Before I go on, let me just say this isn’t a ret-con of what Juicero was actually about. As far as I can tell the founder, Doug Evans, just really really likes juice.

This is my attempt at understanding why KPCB, Google Ventures, and 15 other qualified investors gave them all that money. Maybe this is the story their fundraising team was pitching, or investors were hearing, even if it wasn’t Evans’ vision.

What if we tracked all our food?

Imagine everything you eat or drink could be digitally identified by your appliances. Your fridge knows what’s in it.
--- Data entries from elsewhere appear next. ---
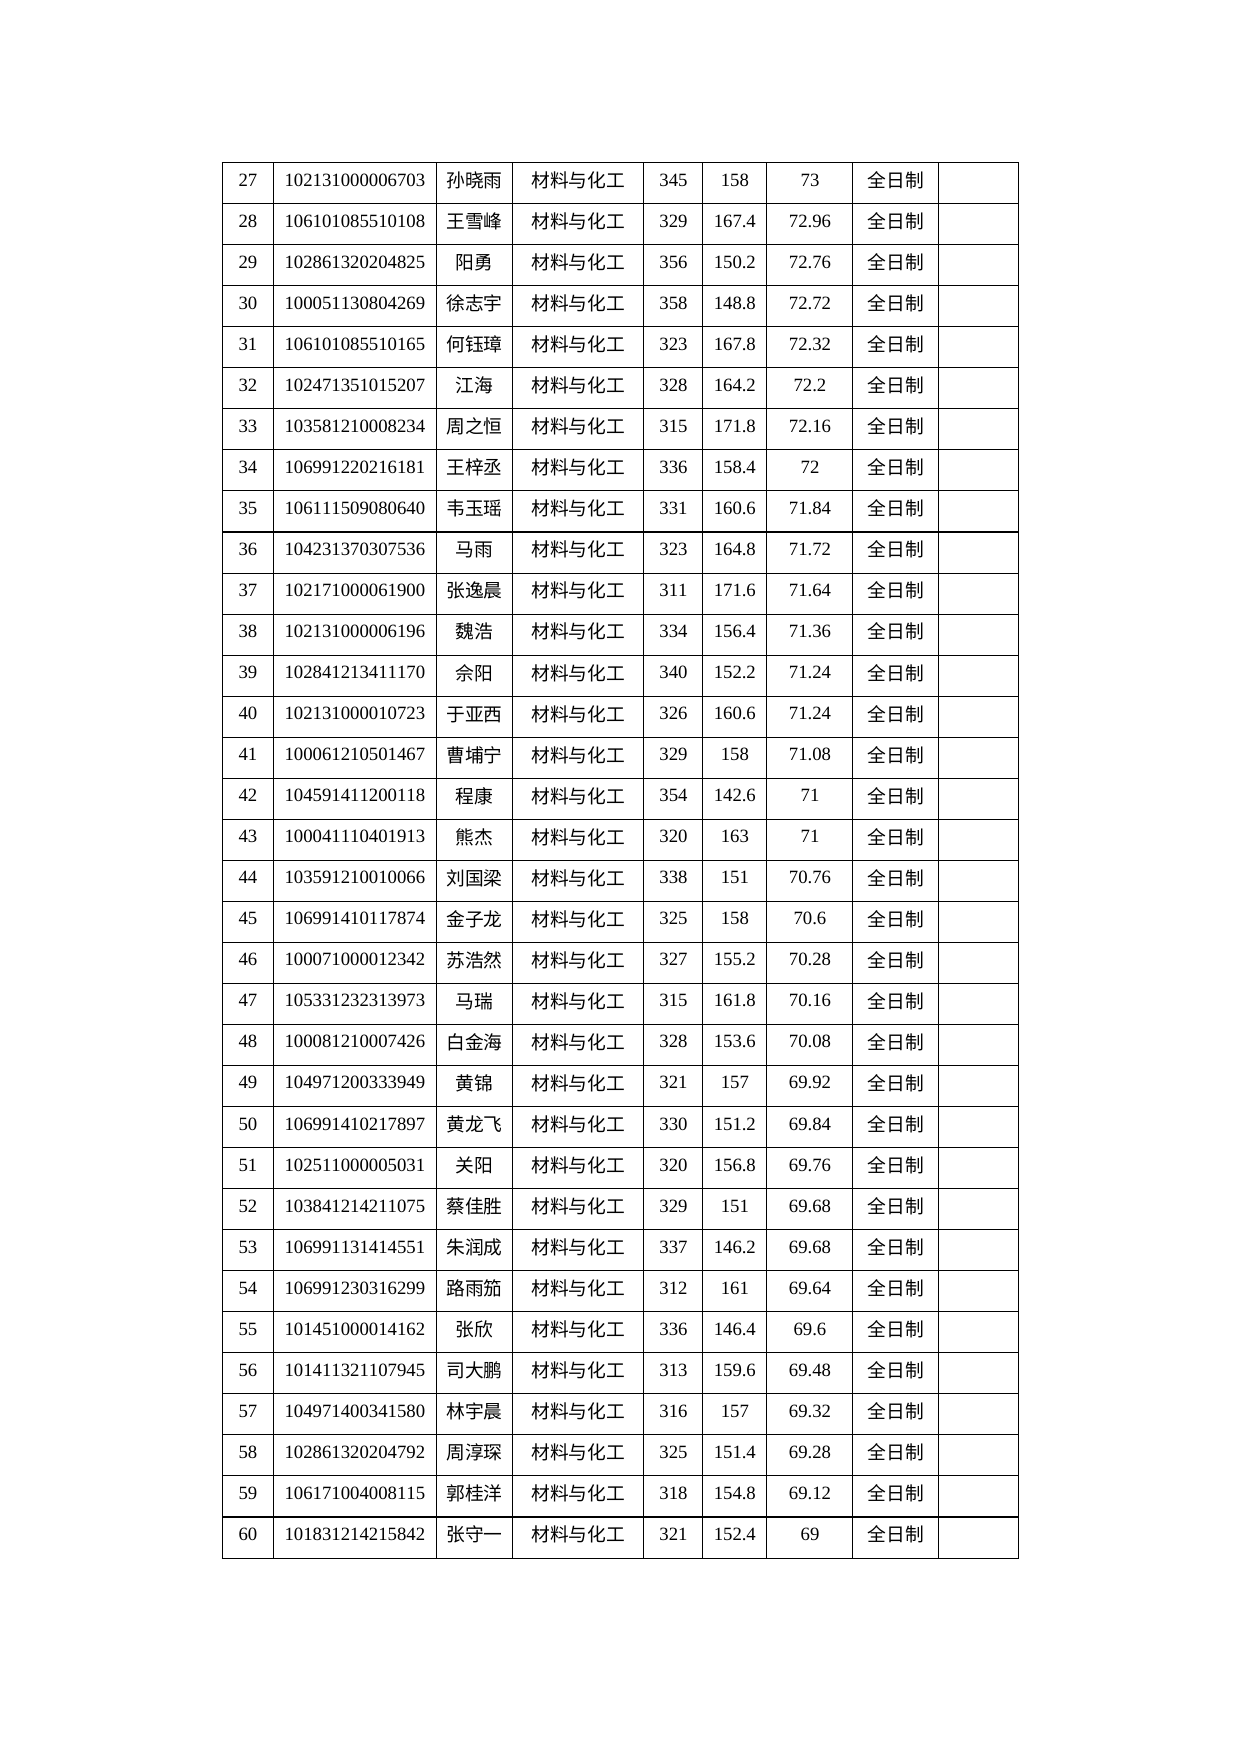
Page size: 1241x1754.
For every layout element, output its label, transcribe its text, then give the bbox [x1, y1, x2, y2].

table_cell 152.4 [703, 1518, 766, 1557]
table_cell 于亚西 [437, 697, 512, 737]
table_cell 102861320204825 [274, 245, 436, 285]
table_cell 146.4 [703, 1312, 766, 1352]
table_cell 马瑞 [437, 984, 512, 1024]
table_cell 材料与化工 [513, 1394, 643, 1434]
table_cell 101411321107945 [274, 1353, 436, 1393]
table_cell 金子龙 [437, 902, 512, 942]
table_cell 69.12 [767, 1476, 852, 1516]
table_cell 100051130804269 [274, 286, 436, 326]
table_cell 104971400341580 [274, 1394, 436, 1434]
table_cell 52 [223, 1189, 273, 1229]
table_cell 71 [767, 779, 852, 819]
table_cell 158 [703, 738, 766, 778]
table_cell 102861320204792 [274, 1435, 436, 1475]
table_cell 何钰璋 [437, 327, 512, 367]
table_cell 315 [644, 409, 702, 449]
table_cell [939, 1353, 1018, 1393]
table_cell 106111509080640 [274, 491, 436, 531]
table_cell 102511000005031 [274, 1148, 436, 1188]
table_cell 张守一 [437, 1518, 512, 1557]
table_cell 60 [223, 1518, 273, 1557]
table_cell 160.6 [703, 491, 766, 531]
table_cell 70.16 [767, 984, 852, 1024]
table_cell 49 [223, 1066, 273, 1106]
table_cell 69.28 [767, 1435, 852, 1475]
table_cell 100071000012342 [274, 943, 436, 983]
table_cell 104971200333949 [274, 1066, 436, 1106]
table_cell 材料与化工 [513, 574, 643, 613]
table_cell 326 [644, 697, 702, 737]
table_cell 157 [703, 1394, 766, 1434]
table_cell 106101085510165 [274, 327, 436, 367]
table_cell 102471351015207 [274, 368, 436, 408]
table_cell 153.6 [703, 1025, 766, 1065]
table_cell 材料与化工 [513, 1025, 643, 1065]
table_cell 151 [703, 1189, 766, 1229]
table_cell 323 [644, 533, 702, 572]
table_cell 48 [223, 1025, 273, 1065]
table_cell 331 [644, 491, 702, 531]
table_cell 345 [644, 163, 702, 203]
table_cell 蔡佳胜 [437, 1189, 512, 1229]
table_cell [939, 1518, 1018, 1557]
table_cell 163 [703, 820, 766, 860]
table_cell 材料与化工 [513, 163, 643, 203]
table_cell [939, 902, 1018, 942]
table_cell 106991410217897 [274, 1107, 436, 1147]
table_cell 全日制 [853, 984, 938, 1024]
table_cell 101831214215842 [274, 1518, 436, 1557]
table_cell 全日制 [853, 656, 938, 696]
table_cell 71.08 [767, 738, 852, 778]
table_cell 材料与化工 [513, 779, 643, 819]
table_cell 全日制 [853, 1476, 938, 1516]
table_cell [939, 820, 1018, 860]
table_cell 354 [644, 779, 702, 819]
table_cell 材料与化工 [513, 204, 643, 244]
table_cell 材料与化工 [513, 738, 643, 778]
table_cell 106991230316299 [274, 1271, 436, 1311]
table_cell 全日制 [853, 697, 938, 737]
table_cell 材料与化工 [513, 1148, 643, 1188]
table_cell 72 [767, 450, 852, 490]
table_cell [939, 1271, 1018, 1311]
table_cell 160.6 [703, 697, 766, 737]
table_cell [939, 1189, 1018, 1229]
table_cell [939, 738, 1018, 778]
table_cell 全日制 [853, 1025, 938, 1065]
table_cell 102171000061900 [274, 574, 436, 613]
table_cell [939, 943, 1018, 983]
table_cell 46 [223, 943, 273, 983]
table_cell 材料与化工 [513, 697, 643, 737]
table_cell 全日制 [853, 861, 938, 901]
table_cell 330 [644, 1107, 702, 1147]
table_cell 35 [223, 491, 273, 531]
table_cell 29 [223, 245, 273, 285]
table_cell 材料与化工 [513, 656, 643, 696]
table_cell 70.28 [767, 943, 852, 983]
table_cell 全日制 [853, 327, 938, 367]
table_cell 164.2 [703, 368, 766, 408]
table_cell 材料与化工 [513, 1107, 643, 1147]
table_cell 338 [644, 861, 702, 901]
table_cell 全日制 [853, 1189, 938, 1229]
table_cell 30 [223, 286, 273, 326]
table_cell 程康 [437, 779, 512, 819]
table_cell 71.36 [767, 615, 852, 654]
table_cell 全日制 [853, 1107, 938, 1147]
table_cell 164.8 [703, 533, 766, 572]
table_cell 王梓丞 [437, 450, 512, 490]
table_cell [939, 163, 1018, 203]
table_cell [939, 779, 1018, 819]
table_cell 151 [703, 861, 766, 901]
table_cell 黄龙飞 [437, 1107, 512, 1147]
table_cell 158 [703, 163, 766, 203]
table_cell 329 [644, 738, 702, 778]
table_cell 71.24 [767, 656, 852, 696]
table_cell 336 [644, 1312, 702, 1352]
table_cell 全日制 [853, 738, 938, 778]
table_cell 148.8 [703, 286, 766, 326]
table_cell [939, 491, 1018, 531]
table_cell 全日制 [853, 615, 938, 654]
table_cell 69.76 [767, 1148, 852, 1188]
table_cell 318 [644, 1476, 702, 1516]
table_cell [939, 1066, 1018, 1106]
table_cell [939, 450, 1018, 490]
table_cell 102841213411170 [274, 656, 436, 696]
table_cell 69.92 [767, 1066, 852, 1106]
table_cell 150.2 [703, 245, 766, 285]
table_cell 156.4 [703, 615, 766, 654]
table_cell 阳勇 [437, 245, 512, 285]
table_cell 72.2 [767, 368, 852, 408]
table_cell 材料与化工 [513, 1476, 643, 1516]
table_cell 朱润成 [437, 1230, 512, 1270]
table_cell 31 [223, 327, 273, 367]
table_cell 56 [223, 1353, 273, 1393]
table_cell 材料与化工 [513, 1271, 643, 1311]
table_cell 102131000006196 [274, 615, 436, 654]
table_cell 161 [703, 1271, 766, 1311]
table_cell 全日制 [853, 204, 938, 244]
table_cell 27 [223, 163, 273, 203]
table_cell 316 [644, 1394, 702, 1434]
table_cell 158.4 [703, 450, 766, 490]
table_cell 72.72 [767, 286, 852, 326]
table_cell 孙晓雨 [437, 163, 512, 203]
table_cell 329 [644, 1189, 702, 1229]
table_cell 158 [703, 902, 766, 942]
table_cell 142.6 [703, 779, 766, 819]
table_cell 71.84 [767, 491, 852, 531]
table_cell 全日制 [853, 1312, 938, 1352]
table_cell 全日制 [853, 943, 938, 983]
table_cell 33 [223, 409, 273, 449]
table_cell [939, 368, 1018, 408]
table_cell 334 [644, 615, 702, 654]
table_cell 340 [644, 656, 702, 696]
table_cell 材料与化工 [513, 1312, 643, 1352]
table_cell 材料与化工 [513, 286, 643, 326]
table_cell [939, 615, 1018, 654]
table_cell [939, 1435, 1018, 1475]
table_cell 69.84 [767, 1107, 852, 1147]
table_cell 156.8 [703, 1148, 766, 1188]
table_cell 104231370307536 [274, 533, 436, 572]
table_cell [939, 204, 1018, 244]
table_cell 全日制 [853, 163, 938, 203]
table_cell 张欣 [437, 1312, 512, 1352]
table_cell 路雨笳 [437, 1271, 512, 1311]
table_cell 材料与化工 [513, 902, 643, 942]
table_cell 106171004008115 [274, 1476, 436, 1516]
table_cell 105331232313973 [274, 984, 436, 1024]
table_cell 材料与化工 [513, 245, 643, 285]
table_cell 全日制 [853, 1148, 938, 1188]
table_cell 69.48 [767, 1353, 852, 1393]
table_cell 材料与化工 [513, 943, 643, 983]
table_cell 周之恒 [437, 409, 512, 449]
table_cell [939, 1230, 1018, 1270]
table_cell 材料与化工 [513, 491, 643, 531]
table_cell 材料与化工 [513, 533, 643, 572]
table_cell 材料与化工 [513, 409, 643, 449]
table_cell [939, 1394, 1018, 1434]
table_cell 37 [223, 574, 273, 613]
table_cell 69.64 [767, 1271, 852, 1311]
table_cell 152.2 [703, 656, 766, 696]
table_cell 101451000014162 [274, 1312, 436, 1352]
table_cell 167.8 [703, 327, 766, 367]
table_cell 329 [644, 204, 702, 244]
table_cell 熊杰 [437, 820, 512, 860]
table_cell 全日制 [853, 779, 938, 819]
table_cell [939, 1476, 1018, 1516]
table_cell 41 [223, 738, 273, 778]
table_cell 320 [644, 1148, 702, 1188]
table_cell 171.6 [703, 574, 766, 613]
table_cell 白金海 [437, 1025, 512, 1065]
table_cell 40 [223, 697, 273, 737]
table_cell 佘阳 [437, 656, 512, 696]
table_cell [939, 656, 1018, 696]
table_cell 100041110401913 [274, 820, 436, 860]
table_cell 151.4 [703, 1435, 766, 1475]
table_cell 39 [223, 656, 273, 696]
table_cell [939, 1148, 1018, 1188]
table_cell 材料与化工 [513, 1230, 643, 1270]
table_cell 100061210501467 [274, 738, 436, 778]
table_cell 327 [644, 943, 702, 983]
table_cell 320 [644, 820, 702, 860]
table_cell 关阳 [437, 1148, 512, 1188]
table_cell 53 [223, 1230, 273, 1270]
table_cell 72.32 [767, 327, 852, 367]
table_cell 45 [223, 902, 273, 942]
table_cell 38 [223, 615, 273, 654]
table_cell 103581210008234 [274, 409, 436, 449]
table_cell 材料与化工 [513, 368, 643, 408]
table_cell 44 [223, 861, 273, 901]
table_cell 100081210007426 [274, 1025, 436, 1065]
table_cell 103841214211075 [274, 1189, 436, 1229]
table_cell 材料与化工 [513, 1435, 643, 1475]
table_cell 47 [223, 984, 273, 1024]
table_cell 311 [644, 574, 702, 613]
table_cell 171.8 [703, 409, 766, 449]
table_cell 55 [223, 1312, 273, 1352]
table_cell [939, 1025, 1018, 1065]
table_cell 魏浩 [437, 615, 512, 654]
table_cell 151.2 [703, 1107, 766, 1147]
table_cell 321 [644, 1066, 702, 1106]
table_cell 材料与化工 [513, 615, 643, 654]
table_cell 69.68 [767, 1230, 852, 1270]
table_cell 106991410117874 [274, 902, 436, 942]
table_cell 71.72 [767, 533, 852, 572]
table_cell [939, 533, 1018, 572]
table_cell [939, 984, 1018, 1024]
table_cell 54 [223, 1271, 273, 1311]
table_cell 146.2 [703, 1230, 766, 1270]
table_cell 315 [644, 984, 702, 1024]
table_cell 51 [223, 1148, 273, 1188]
table_cell 103591210010066 [274, 861, 436, 901]
table_cell 57 [223, 1394, 273, 1434]
table_cell 102131000006703 [274, 163, 436, 203]
table_cell 全日制 [853, 1230, 938, 1270]
table_cell 34 [223, 450, 273, 490]
table_cell 马雨 [437, 533, 512, 572]
table_cell 全日制 [853, 1066, 938, 1106]
table_cell 刘国梁 [437, 861, 512, 901]
table_cell 全日制 [853, 368, 938, 408]
table_cell 32 [223, 368, 273, 408]
table_cell 71.24 [767, 697, 852, 737]
table_cell 郭桂洋 [437, 1476, 512, 1516]
table_cell 154.8 [703, 1476, 766, 1516]
table_cell 全日制 [853, 1271, 938, 1311]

Your oven, stove, microwave, or toaster knows how to cook everything, and it’s all networked so it’ll warn you if the eggs you bought have salmonella. Or if everyone else in your town who bought sushi yesterday has been getting sick for some reason — maybe the shipment was left in the sun for 6 hours.

Now I’m with you, that all sounds dumb and almost as frivolous as Juicero. You’ve got a nose, you can tell when food is bad, and what kind of idiot can’t read instructions on a bag of hot pockets to set the oven temperature?

However, I bet this is going to happen anyway for a few reasons:

  1. Digital tracking will only get cheaper. As it does, the bar to justify it will drop and eventually be met.
  2. Even though we have noses, tons of people get sick and 3000 US persons die from foodborne illness every year.
  3. Your kitchen will probably be completely automated someday. Robochef would much prefer instructions from a database to the tiny printed ones on the side of the bag.
  4. If Robochef and Robofridge know what you’ve eaten, they know what to buy next. They can save you from this cycle.
  5. If anyone manages to lock you into their food tracking system they can shave profits off your food spending, which is enormous. Over $700 billion/yr of food consumed at home, in the US alone.

In short, software really is going to eat the world, and part of that is eating food.

Back on the dumb startups

So why on earth was Juicero worth $118mm? Why does this $1500 oven exist? How come there are so ridiculously many meal-kit companies burning venture money?

I think investors see this coming, and thanks to crazy unintuitive power laws, they’re willing to take 300 strikes for the one insane home-run that owning the food delivery network will be.

Juicero might have been a really weird bank-shot at this future. The June oven was totally an attempt to bootstrap this future before Robochef is really ready. Even the mealkit startups maybe had an element of ‘but automation is coming!’ in their optimistic revenue maps.

I love cooking, and I can still admit it: a kitchen that does all the ‘kitchen stuff’ for me would be awesome. Might make me feel like a baby — a certain orange forum heavily ridiculed the idea earlier today — but I’d save a solid hour a day and that adds up. Juicero seems super dumb, but if this is what they were shooting for I’ll mourn their death a little bit.

Who’s gonna win?

Jeff Bezos, duh. Guy’s already got a delivery network, and a robotics arm. At any point he can go ‘Hey fyi our new appliance line can automatically cook anything bought via Amazon Fresh’ and they own this market.